Jason Luoma, Ph.D., is a clinical psychologist, director of the Portland Psychotherapy Clinic, Research, and Training Center in Portland, Oregon, and a grant-funded researcher with the University of Nevada, Reno. His research focuses on the application of ACT to the alleviation of burnout in counselors, ACT as an intervention for the stigma of substance abuse, and the dissemination and training of evidence-based therapies. He also has an active clinical practice and is an experienced trainer in Acceptance and Commitment Therapy. This book is the result of this practical experience and research.

Steven C. Hayes, Ph.D., is University of Nevada Foundation Professor of Psychology at the University of Nevada, Reno. He has authored nearly 400 articles and book chapters, and more than 30 books, including Get Out of Your Mind and Into Your Life, Acceptance and Commitment Therapy, and Relational Frame Theory. A past president of the Association for Behavioral and Cognitive Therapies, he has conducted hundreds of trainings in ACT around the world and supervised the clinical training of scores of graduate students.

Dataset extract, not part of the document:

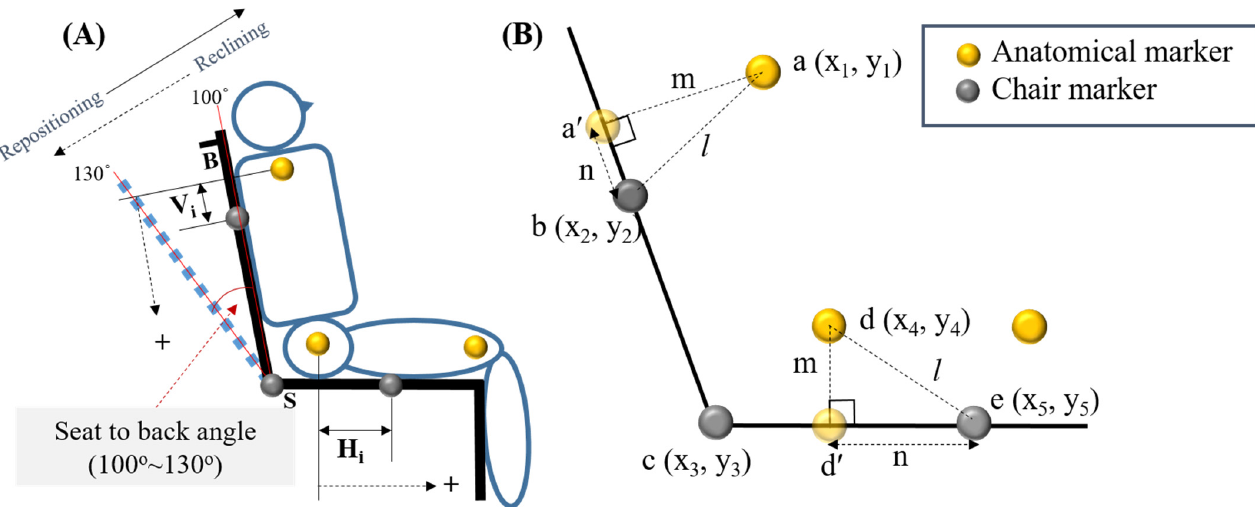
Figure 4. Schematic diagram of marker attachment locations ( A ) and body-slip calculation ( B ). Vi, distance between refer- ence point B and the acromion marker along the backrest plane; Hi, distance between the reference point S and the greater trochanter marker along the seat plane; BS, backrest sliding; SS, seat sliding; m, perpendicular distance between the ana- tomical marker and the chair; l, straight-line distance between the anatomical marker and chair marker; n, distance be- tween the anatomical marker projected on the chair and the chair marker.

Robyn D. Walser, Ph.D., is a clinical psychologist who works as a consultant, ACT workshop presenter, and therapist in her private business, TLConsultation Services. She has been doing ACT workshop trainings, both nationally and internationally, since 1998, training in multiple formats and for multiple client problems. She also works at the National Center for PTSD at the Veterans Affairs Palo Alto Health Care System.. Dr. Walser has expertise in traumatic stress and has authored a number of articles and a book, Acceptance and Commitment Therapy for the Treatment of Post-Traumatic Stress Disorder and Trauma Related Problems, for use of ACT in treating PTSD and trauma related problems.